GCTC also helped spark AT&T’s smart city division, which will select 10 cities in the U.S. for partnership. AT&T’s GCTC team acts as the technical head of this division.
 
NIST also aims to create hybrid key performance indicators (KPIs) to more effectively measure and evaluate the multifaceted impact that smart city solutions can have on an entire city. Once developed, the hybrid KPI system will be piloted in select GCTC action clusters, including the Local Sense Lab in Boston, before being implemented in other areas, according to the report.
 
The IoT-Enabled Smart City Framework project, an offshoot of GCTC, formed a working committee that will produce a white paper in August detailing consensus “pivotal points of interoperability” to act as guides for future innovation.
 
Rhee said that cybersecurity and trustworthiness are next on the list in GCTC’s 2018 plans.
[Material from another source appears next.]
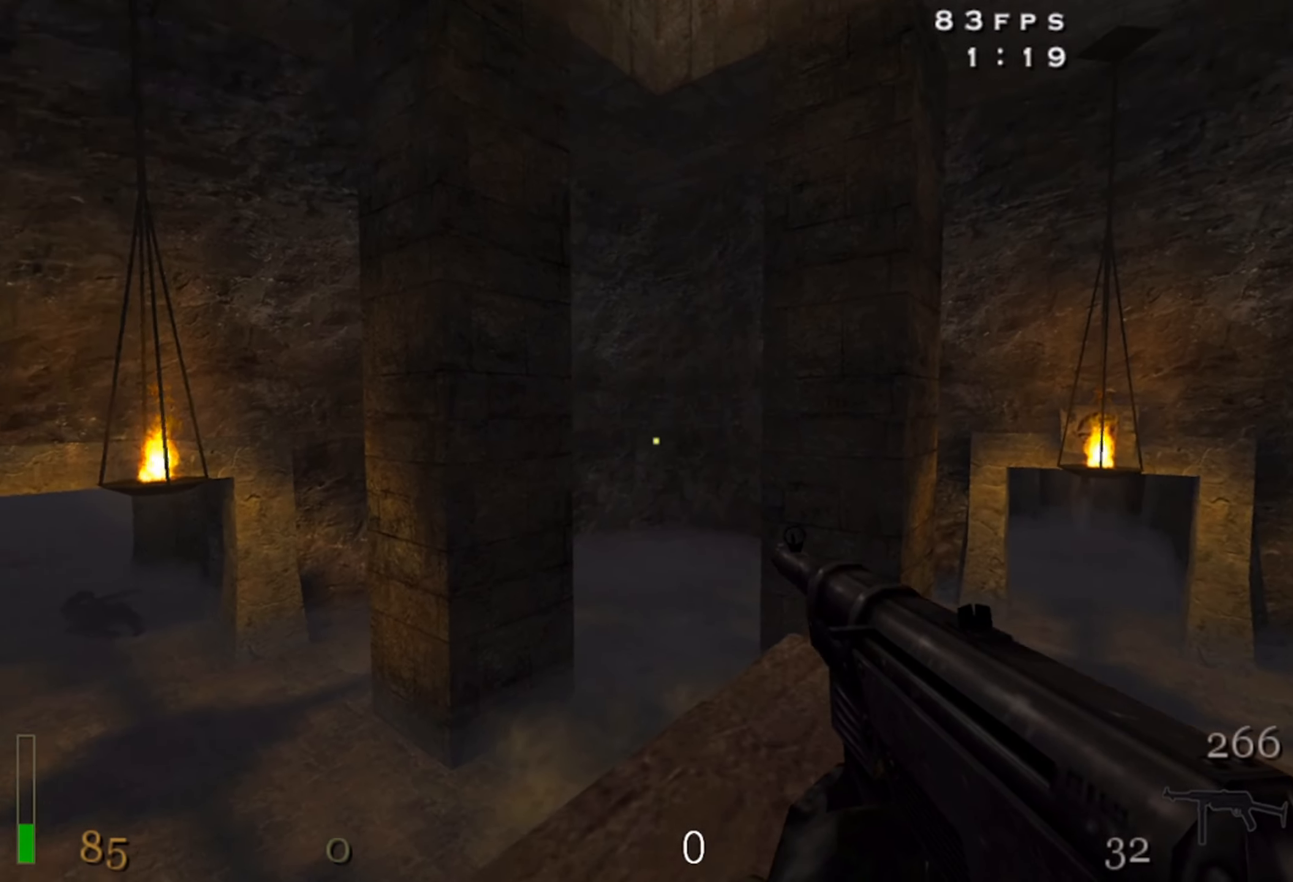
{"keys": [], "mouse": ["right"], "events": []}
There has been much discussion surrounding security, he said, but little clarity about what this actually means for deploying solutions in smart cities.
 
Rhee also anticipates further growth in both federal and private partnerships as GCTC continues to pursue innovation in IoT.
 
“At the end of the day, the underlying technology is really the Internet of Things,” he said, adding that IoT and smart cities are one and the same. “Once it is realized in everyday life, that is really a smart city for us.”